Memorial’s name lives anew in proposed camp
It's called Victory Junction, but the only thing reminding people about the site now is a shuttered restaurant that bears the same name.
"It used to be quite a busy place," said Jim Masson, a volunteer at the Wyandotte County Museum. "There used to be a doughboy statue right in the middle of the intersection."
In 1929, the placement of the statue brought the intersection - at Parallel Parkway and Kansas Highway 7 - special recognition as a memorial to World War I veterans. Located in Wyandotte County, adjacent to the Leavenworth County line, Parallel Parkway then was U.S. Highway 40. And U.S. 40, built to connect New York with San Francisco, was called Victory Highway, in honor of those same fallen veterans.
At the statue's unveiling, one of the speakers was Gen.
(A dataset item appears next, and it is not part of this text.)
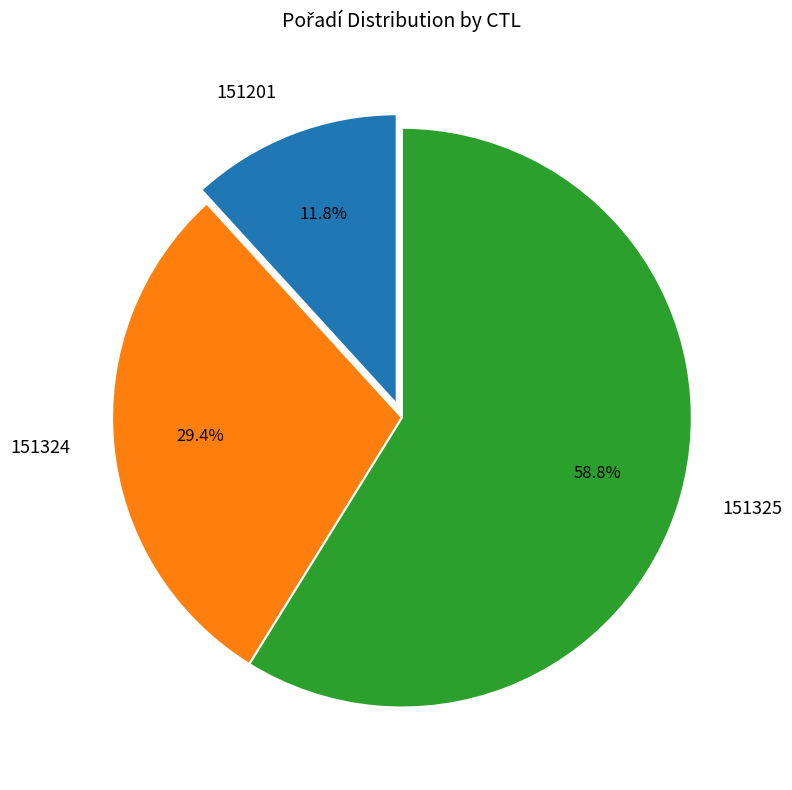

What is the smallest slice in the pie chart?

151201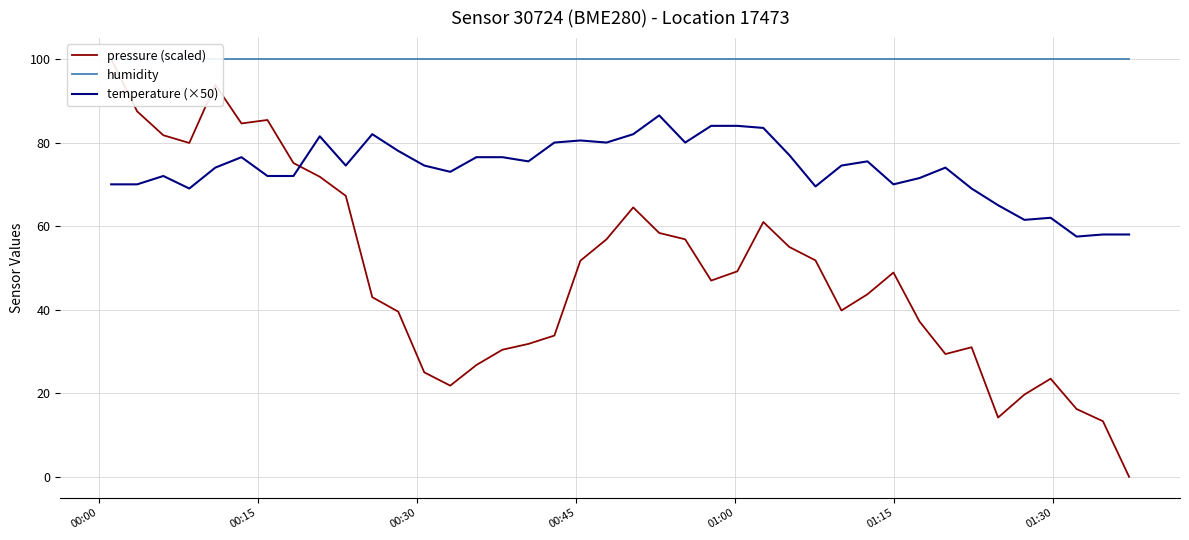

Count the number of categories in the chart.

40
Wilder S. Metcalf, of Lawrence, a veteran of the Spanish-American War.
"The original plan in Kansas was to have a work of art at every place the highway crossed a county line," Masson said. "They never got all the way across Kansas."
But memorial artworks did get built in Douglas and Shawnee counties. For decades, a sculpture called The Victory Eagle presided at a roadside park near the Douglas-Leavenworth County line at the intersection of U.S. 40 and Kansas Highway 32. Another Victory Eagle was placed at the Douglas-Shawnee County line.
In 1980, the K-32 eagle was moved to outside Kansas University's Dyche Hall, home of the Museum of Natural History. The second eagle was moved to Topeka's Gage Park. A third eagle is in Wamego.
In 1941, the doughboy statue was moved from Victory Junction to the front yard of the Leavenworth County Courthouse.
Victory Junction was once a bustling intersection, Masson said. There were restaurants, bars and gasoline stations. There was even a full-scale model of a Dutch windmill. During World War II, buses loaded with newly inducted soldiers heading to Fort Leavenworth stopped so the men could eat, Masson said.
But sometime in the late 1930s, Highway 40 was moved about a mile south to State Avenue and its current location, which leads into Tonganoxie, Masson said.
"That's the reason the Victory Junction kind of died down," said Masson, who has a bar from one of the drinking establishments in his basement.
Even though Victory Junction has seen better days, western Wyandotte County is booming. The area's growth - fueled by the Kansas Speedway - also includes The Legends.
And because of his relationship with the Speedway, NASCAR driver Kyle Petty is interested in establishing a Victory Junction Gang Camp somewhere in the Kansas City area.
In 2004, Petty and his family opened the original Victory Junction Gang Camp in Randleman, N.C. The camp was in honor of son Adam Petty, a driver who was killed in a crash in 2000.
While no one is suggesting that the camp for children with chronic and life-threatening illnesses be built at the original Victory Junction, it is possible that the camp could be constructed in the area.
Speedway president Jeff Boerger said metro leaders are working with the Petty family to study the feasibility of a camp in the area, and no site for it has been proposed. No one has suggested that the camp might be at the Wyandotte County Victory Junction, he said.
"I know that the site exists. We've received calls about it; nothing has been proposed," said Boerger, who is also president of the Kansas City, Kan., Area Chamber of Commerce.
A spokeswoman for the Pettys' Randleman camp said she recently received an e-mail telling her of the K-7 and Parallel site, but she referred questions to Boerger.
Since it was established, the Petty camp has served about 7,000 children ages 5 to 17. Campers can participate in a variety of activities, including camping, horseback riding and sports.
"They have a very successful camp in North Carolina, and what they found was a lot of children who visit the camp throughout the year are coming from west of the Mississippi (River)," Boerger said. "They want to do research to see if a victory camp will fit in the metropolitan area."
The Pettys will return to Kansas City in late November to discuss the idea further, Boerger said.
Talk about a camp has stirred a lot of interest and phone calls, including one from a private landowner in Douglas County, Boerger said. He declined to identify that person. By the end of the year, requests for proposals could be sent to area communities, he said.
Putting the camp at Victory Junction is worth considering, said state Rep. Kenny Wilk, R-Lansing.
"Anything like that is going to be good for the area," he said.